* Exercise aim:
In this exercise, restate the listing word for word.
################
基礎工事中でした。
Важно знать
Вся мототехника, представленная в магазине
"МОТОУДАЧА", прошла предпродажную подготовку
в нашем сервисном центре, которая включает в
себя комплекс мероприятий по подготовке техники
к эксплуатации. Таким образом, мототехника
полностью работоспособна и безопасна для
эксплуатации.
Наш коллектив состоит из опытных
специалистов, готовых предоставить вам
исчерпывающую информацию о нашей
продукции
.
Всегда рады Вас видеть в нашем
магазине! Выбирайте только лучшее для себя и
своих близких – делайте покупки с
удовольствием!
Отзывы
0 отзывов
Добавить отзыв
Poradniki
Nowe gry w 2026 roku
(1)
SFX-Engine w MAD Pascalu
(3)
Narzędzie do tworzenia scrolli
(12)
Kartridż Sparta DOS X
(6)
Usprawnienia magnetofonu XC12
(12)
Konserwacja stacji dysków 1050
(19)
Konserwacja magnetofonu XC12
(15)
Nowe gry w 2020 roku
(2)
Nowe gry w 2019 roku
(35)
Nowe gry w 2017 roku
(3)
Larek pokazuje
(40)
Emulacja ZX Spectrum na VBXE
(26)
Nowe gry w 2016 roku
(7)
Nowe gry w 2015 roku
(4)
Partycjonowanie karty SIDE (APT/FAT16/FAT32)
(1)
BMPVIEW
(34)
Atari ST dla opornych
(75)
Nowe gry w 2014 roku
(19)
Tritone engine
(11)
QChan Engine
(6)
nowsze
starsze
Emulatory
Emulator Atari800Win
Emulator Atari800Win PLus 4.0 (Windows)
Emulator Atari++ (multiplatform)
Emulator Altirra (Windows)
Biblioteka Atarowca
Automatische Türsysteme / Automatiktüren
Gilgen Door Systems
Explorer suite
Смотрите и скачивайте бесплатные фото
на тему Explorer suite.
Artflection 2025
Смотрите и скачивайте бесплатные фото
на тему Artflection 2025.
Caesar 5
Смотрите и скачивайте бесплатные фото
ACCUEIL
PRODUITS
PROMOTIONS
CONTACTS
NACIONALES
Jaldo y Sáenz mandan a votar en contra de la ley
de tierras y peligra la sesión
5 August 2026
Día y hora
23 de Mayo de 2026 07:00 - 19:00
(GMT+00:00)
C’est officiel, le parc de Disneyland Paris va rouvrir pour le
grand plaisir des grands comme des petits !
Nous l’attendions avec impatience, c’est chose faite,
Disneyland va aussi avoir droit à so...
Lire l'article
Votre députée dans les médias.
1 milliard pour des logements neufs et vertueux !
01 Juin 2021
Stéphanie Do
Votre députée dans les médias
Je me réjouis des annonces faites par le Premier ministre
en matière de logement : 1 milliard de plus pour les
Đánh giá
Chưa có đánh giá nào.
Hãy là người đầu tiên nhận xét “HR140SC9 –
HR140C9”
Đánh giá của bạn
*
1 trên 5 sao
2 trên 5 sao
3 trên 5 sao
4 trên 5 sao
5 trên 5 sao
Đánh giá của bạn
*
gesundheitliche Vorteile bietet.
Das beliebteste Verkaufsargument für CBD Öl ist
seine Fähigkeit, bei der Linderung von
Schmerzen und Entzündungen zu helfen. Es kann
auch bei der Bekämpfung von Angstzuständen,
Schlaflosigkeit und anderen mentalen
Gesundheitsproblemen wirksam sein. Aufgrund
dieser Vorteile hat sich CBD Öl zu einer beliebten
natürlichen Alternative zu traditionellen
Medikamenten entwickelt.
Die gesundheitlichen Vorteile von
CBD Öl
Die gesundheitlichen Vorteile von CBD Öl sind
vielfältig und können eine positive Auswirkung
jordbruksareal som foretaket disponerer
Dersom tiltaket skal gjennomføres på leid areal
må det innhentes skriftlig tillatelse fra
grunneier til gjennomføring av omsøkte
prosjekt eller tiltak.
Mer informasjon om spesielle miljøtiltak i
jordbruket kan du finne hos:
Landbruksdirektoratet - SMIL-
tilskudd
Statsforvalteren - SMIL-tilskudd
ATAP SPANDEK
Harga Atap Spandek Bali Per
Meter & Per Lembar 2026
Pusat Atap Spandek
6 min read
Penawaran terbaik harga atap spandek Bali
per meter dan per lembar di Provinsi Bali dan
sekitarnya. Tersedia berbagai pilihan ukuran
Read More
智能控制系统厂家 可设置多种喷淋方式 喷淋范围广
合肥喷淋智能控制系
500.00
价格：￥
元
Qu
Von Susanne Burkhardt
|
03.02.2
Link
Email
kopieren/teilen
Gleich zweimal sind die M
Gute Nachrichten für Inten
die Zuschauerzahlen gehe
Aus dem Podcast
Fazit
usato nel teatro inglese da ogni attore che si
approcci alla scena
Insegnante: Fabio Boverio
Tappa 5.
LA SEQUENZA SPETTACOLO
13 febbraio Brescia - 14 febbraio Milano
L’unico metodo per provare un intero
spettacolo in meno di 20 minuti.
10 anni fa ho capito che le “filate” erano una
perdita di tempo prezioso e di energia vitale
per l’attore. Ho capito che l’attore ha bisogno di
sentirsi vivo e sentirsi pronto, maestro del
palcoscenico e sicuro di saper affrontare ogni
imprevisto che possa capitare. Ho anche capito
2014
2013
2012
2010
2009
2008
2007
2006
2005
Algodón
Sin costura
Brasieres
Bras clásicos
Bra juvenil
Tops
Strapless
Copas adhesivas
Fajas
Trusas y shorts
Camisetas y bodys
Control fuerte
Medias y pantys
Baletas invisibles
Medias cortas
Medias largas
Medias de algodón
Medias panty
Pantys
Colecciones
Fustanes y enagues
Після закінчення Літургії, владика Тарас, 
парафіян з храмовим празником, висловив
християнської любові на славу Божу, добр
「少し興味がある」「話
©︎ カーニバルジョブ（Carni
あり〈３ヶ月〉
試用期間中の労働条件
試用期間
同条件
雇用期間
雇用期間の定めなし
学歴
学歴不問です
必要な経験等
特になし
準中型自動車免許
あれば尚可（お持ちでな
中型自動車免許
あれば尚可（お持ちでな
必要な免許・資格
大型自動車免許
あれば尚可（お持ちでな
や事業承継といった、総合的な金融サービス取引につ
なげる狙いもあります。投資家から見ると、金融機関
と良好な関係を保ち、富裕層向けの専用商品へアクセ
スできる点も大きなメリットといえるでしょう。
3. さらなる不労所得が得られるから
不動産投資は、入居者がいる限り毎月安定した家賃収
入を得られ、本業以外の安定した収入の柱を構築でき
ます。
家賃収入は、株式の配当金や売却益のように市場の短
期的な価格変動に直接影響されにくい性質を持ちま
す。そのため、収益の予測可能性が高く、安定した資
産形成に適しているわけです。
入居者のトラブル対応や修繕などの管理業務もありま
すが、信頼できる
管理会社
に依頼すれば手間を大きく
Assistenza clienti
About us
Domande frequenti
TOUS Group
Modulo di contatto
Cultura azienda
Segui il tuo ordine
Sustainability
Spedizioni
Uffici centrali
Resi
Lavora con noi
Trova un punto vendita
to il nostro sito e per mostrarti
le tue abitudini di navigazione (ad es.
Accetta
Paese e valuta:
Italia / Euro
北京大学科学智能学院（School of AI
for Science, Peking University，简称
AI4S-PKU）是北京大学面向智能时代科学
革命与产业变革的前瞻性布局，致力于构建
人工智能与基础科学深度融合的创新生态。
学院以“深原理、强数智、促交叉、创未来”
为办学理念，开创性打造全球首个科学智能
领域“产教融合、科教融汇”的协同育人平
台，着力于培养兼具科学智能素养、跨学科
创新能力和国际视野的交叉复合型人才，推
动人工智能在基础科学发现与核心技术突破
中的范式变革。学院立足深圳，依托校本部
################
* Solution to this exercise:
基礎工事中でした。
Важно знать
Вся мототехника, представленная в магазине
"МОТОУДАЧА", прошла предпродажную подготовку
в нашем сервисном центре, которая включает в
себя комплекс мероприятий по подготовке техники
к эксплуатации. Таким образом, мототехника
полностью работоспособна и безопасна для
эксплуатации.
Наш коллектив состоит из опытных
специалистов, готовых предоставить вам
исчерпывающую информацию о нашей
продукции
.
Всегда рады Вас видеть в нашем
магазине! Выбирайте только лучшее для себя и
своих близких – делайте покупки с
удовольствием!
Отзывы
0 отзывов
Добавить отзыв
Poradniki
Nowe gry w 2026 roku
(1)
SFX-Engine w MAD Pascalu
(3)
Narzędzie do tworzenia scrolli
(12)
Kartridż Sparta DOS X
(6)
Usprawnienia magnetofonu XC12
(12)
Konserwacja stacji dysków 1050
(19)
Konserwacja magnetofonu XC12
(15)
Nowe gry w 2020 roku
(2)
Nowe gry w 2019 roku
(35)
Nowe gry w 2017 roku
(3)
Larek pokazuje
(40)
Emulacja ZX Spectrum na VBXE
(26)
Nowe gry w 2016 roku
(7)
Nowe gry w 2015 roku
(4)
Partycjonowanie karty SIDE (APT/FAT16/FAT32)
(1)
BMPVIEW
(34)
Atari ST dla opornych
(75)
Nowe gry w 2014 roku
(19)
Tritone engine
(11)
QChan Engine
(6)
nowsze
starsze
Emulatory
Emulator Atari800Win
Emulator Atari800Win PLus 4.0 (Windows)
Emulator Atari++ (multiplatform)
Emulator Altirra (Windows)
Biblioteka Atarowca
Automatische Türsysteme / Automatiktüren
Gilgen Door Systems
Explorer suite
Смотрите и скачивайте бесплатные фото
на тему Explorer suite.
Artflection 2025
Смотрите и скачивайте бесплатные фото
на тему Artflection 2025.
Caesar 5
Смотрите и скачивайте бесплатные фото
ACCUEIL
PRODUITS
PROMOTIONS
CONTACTS
NACIONALES
Jaldo y Sáenz mandan a votar en contra de la ley
de tierras y peligra la sesión
5 August 2026
Día y hora
23 de Mayo de 2026 07:00 - 19:00
(GMT+00:00)
C’est officiel, le parc de Disneyland Paris va rouvrir pour le
grand plaisir des grands comme des petits !
Nous l’attendions avec impatience, c’est chose faite,
Disneyland va aussi avoir droit à so...
Lire l'article
Votre députée dans les médias.
1 milliard pour des logements neufs et vertueux !
01 Juin 2021
Stéphanie Do
Votre députée dans les médias
Je me réjouis des annonces faites par le Premier ministre
en matière de logement : 1 milliard de plus pour les
Đánh giá
Chưa có đánh giá nào.
Hãy là người đầu tiên nhận xét “HR140SC9 –
HR140C9”
Đánh giá của bạn
*
1 trên 5 sao
2 trên 5 sao
3 trên 5 sao
4 trên 5 sao
5 trên 5 sao
Đánh giá của bạn
*
gesundheitliche Vorteile bietet.
Das beliebteste Verkaufsargument für CBD Öl ist
seine Fähigkeit, bei der Linderung von
Schmerzen und Entzündungen zu helfen. Es kann
auch bei der Bekämpfung von Angstzuständen,
Schlaflosigkeit und anderen mentalen
Gesundheitsproblemen wirksam sein. Aufgrund
dieser Vorteile hat sich CBD Öl zu einer beliebten
natürlichen Alternative zu traditionellen
Medikamenten entwickelt.
Die gesundheitlichen Vorteile von
CBD Öl
Die gesundheitlichen Vorteile von CBD Öl sind
vielfältig und können eine positive Auswirkung
jordbruksareal som foretaket disponerer
Dersom tiltaket skal gjennomføres på leid areal
må det innhentes skriftlig tillatelse fra
grunneier til gjennomføring av omsøkte
prosjekt eller tiltak.
Mer informasjon om spesielle miljøtiltak i
jordbruket kan du finne hos:
Landbruksdirektoratet - SMIL-
tilskudd
Statsforvalteren - SMIL-tilskudd
ATAP SPANDEK
Harga Atap Spandek Bali Per
Meter & Per Lembar 2026
Pusat Atap Spandek
6 min read
Penawaran terbaik harga atap spandek Bali
per meter dan per lembar di Provinsi Bali dan
sekitarnya. Tersedia berbagai pilihan ukuran
Read More
智能控制系统厂家 可设置多种喷淋方式 喷淋范围广
合肥喷淋智能控制系
500.00
价格：￥
元
Qu
Von Susanne Burkhardt
|
03.02.2
Link
Email
kopieren/teilen
Gleich zweimal sind die M
Gute Nachrichten für Inten
die Zuschauerzahlen gehe
Aus dem Podcast
Fazit
usato nel teatro inglese da ogni attore che si
approcci alla scena
Insegnante: Fabio Boverio
Tappa 5.
LA SEQUENZA SPETTACOLO
13 febbraio Brescia - 14 febbraio Milano
L’unico metodo per provare un intero
spettacolo in meno di 20 minuti.
10 anni fa ho capito che le “filate” erano una
perdita di tempo prezioso e di energia vitale
per l’attore. Ho capito che l’attore ha bisogno di
sentirsi vivo e sentirsi pronto, maestro del
palcoscenico e sicuro di saper affrontare ogni
imprevisto che possa capitare. Ho anche capito
2014
2013
2012
2010
2009
2008
2007
2006
2005
Algodón
Sin costura
Brasieres
Bras clásicos
Bra juvenil
Tops
Strapless
Copas adhesivas
Fajas
Trusas y shorts
Camisetas y bodys
Control fuerte
Medias y pantys
Baletas invisibles
Medias cortas
Medias largas
Medias de algodón
Medias panty
Pantys
Colecciones
Fustanes y enagues
Після закінчення Літургії, владика Тарас, 
парафіян з храмовим празником, висловив
християнської любові на славу Божу, добр
「少し興味がある」「話
©︎ カーニバルジョブ（Carni
あり〈３ヶ月〉
試用期間中の労働条件
試用期間
同条件
雇用期間
雇用期間の定めなし
学歴
学歴不問です
必要な経験等
特になし
準中型自動車免許
あれば尚可（お持ちでな
中型自動車免許
あれば尚可（お持ちでな
必要な免許・資格
大型自動車免許
あれば尚可（お持ちでな
や事業承継といった、総合的な金融サービス取引につ
なげる狙いもあります。投資家から見ると、金融機関
と良好な関係を保ち、富裕層向けの専用商品へアクセ
スできる点も大きなメリットといえるでしょう。
3. さらなる不労所得が得られるから
不動産投資は、入居者がいる限り毎月安定した家賃収
入を得られ、本業以外の安定した収入の柱を構築でき
ます。
家賃収入は、株式の配当金や売却益のように市場の短
期的な価格変動に直接影響されにくい性質を持ちま
す。そのため、収益の予測可能性が高く、安定した資
産形成に適しているわけです。
入居者のトラブル対応や修繕などの管理業務もありま
すが、信頼できる
管理会社
に依頼すれば手間を大きく
Assistenza clienti
About us
Domande frequenti
TOUS Group
Modulo di contatto
Cultura azienda
Segui il tuo ordine
Sustainability
Spedizioni
Uffici centrali
Resi
Lavora con noi
Trova un punto vendita
to il nostro sito e per mostrarti
le tue abitudini di navigazione (ad es.
Accetta
Paese e valuta:
Italia / Euro
北京大学科学智能学院（School of AI
for Science, Peking University，简称
AI4S-PKU）是北京大学面向智能时代科学
革命与产业变革的前瞻性布局，致力于构建
人工智能与基础科学深度融合的创新生态。
学院以“深原理、强数智、促交叉、创未来”
为办学理念，开创性打造全球首个科学智能
领域“产教融合、科教融汇”的协同育人平
台，着力于培养兼具科学智能素养、跨学科
创新能力和国际视野的交叉复合型人才，推
动人工智能在基础科学发现与核心技术突破
中的范式变革。学院立足深圳，依托校本部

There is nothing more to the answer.